**What is required**: Reproduce everything in the version history from "Fix: Join and" down to "reject as mismatched.".

**Quoted passage**:
========================================
Version History

2.2.1

Fix: Join and Union dtype validation now compares _dtypes metadata (user intent) instead of raw numpy dtypes. Since _format_dtype collapses StringDType, <U8, <U12 etc. all to 'str', string columns with different underlying representations no longer reject as mismatched.
Fix: update_dtypes_inplace preserves raw numpy dtypes for casting and maps 'str' label to StringDType(na_object=None) -- explicit update_dtypes_inplace({'x': 'str'}) now converts <U columns to nullable StringDType. Construction preserves the original dtype unchanged.
Fix: Left join null-fill preserves column dtypes -- string columns use StringDType(na_object=None), float columns use NaN, datetime/timedelta columns use NaT. Only int/bool/bytes fall back to object (with a warning). Note: left join results with null-filled string columns carry StringDType(na_object=None), which differs from plain StringDType().
Warn when left join casts a column to object dtype due to unmatched rows

2.2.0

Performance: Add C-accelerated composite_key for single-pass multi-column key encoding -- eliminates Python loop and temporaries
Performance: Add C-accelerated group_indices with O(n) hash-based group construction -- replaces np.unique + argsort + split pipeline
Performance: Add C-accelerated encode_strings with O(n) hash-based string-to-integer encoding -- replaces O(n log n) np.unique; 2-2.5x faster on string-column groupby
Performance: Multi-column GroupBy 1.9x faster (100k 2-col: 8.72 → 4.00 ms; 1M 2-col: 97 → 48 ms)
Performance: Add tuple_map(name=None) fast path -- skips NamedTuple construction, uses zip(*values) directly; now beats pandas itertuples
Modernize: Replace Dict, List, Tuple, Optional, Union with Python 3.10+ built-in generics and | union syntax; add from __future__ import annotations
Docs: New MkDocs Material website with custom landing page, benchmark charts, tutorials, and API reference with structured parameter tables
Remove RST cross-reference syntax from all docstrings
Fix docstring parameter name mismatches (df → s, column → columns, group_by → columns)
========================================
**Dataset content**:
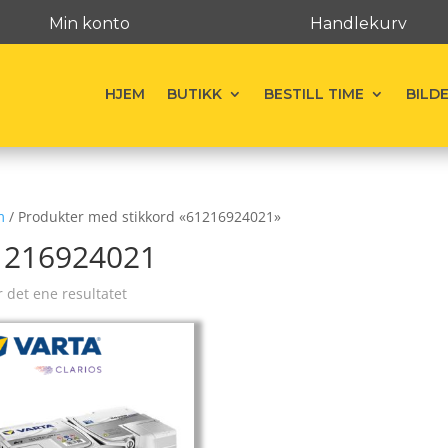
Min konto
Handlekurv
HJEM
BUTIKK
BESTILL TIME
BILD
m
/ Produkter med stikkord «61216924021»
1216924021
r det ene resultatet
========================================
**Task answer**:
Fix: Join and Union dtype validation now compares _dtypes metadata (user intent) instead of raw numpy dtypes. Since _format_dtype collapses StringDType, <U8, <U12 etc. all to 'str', string columns with different underlying representations no longer reject as mismatched.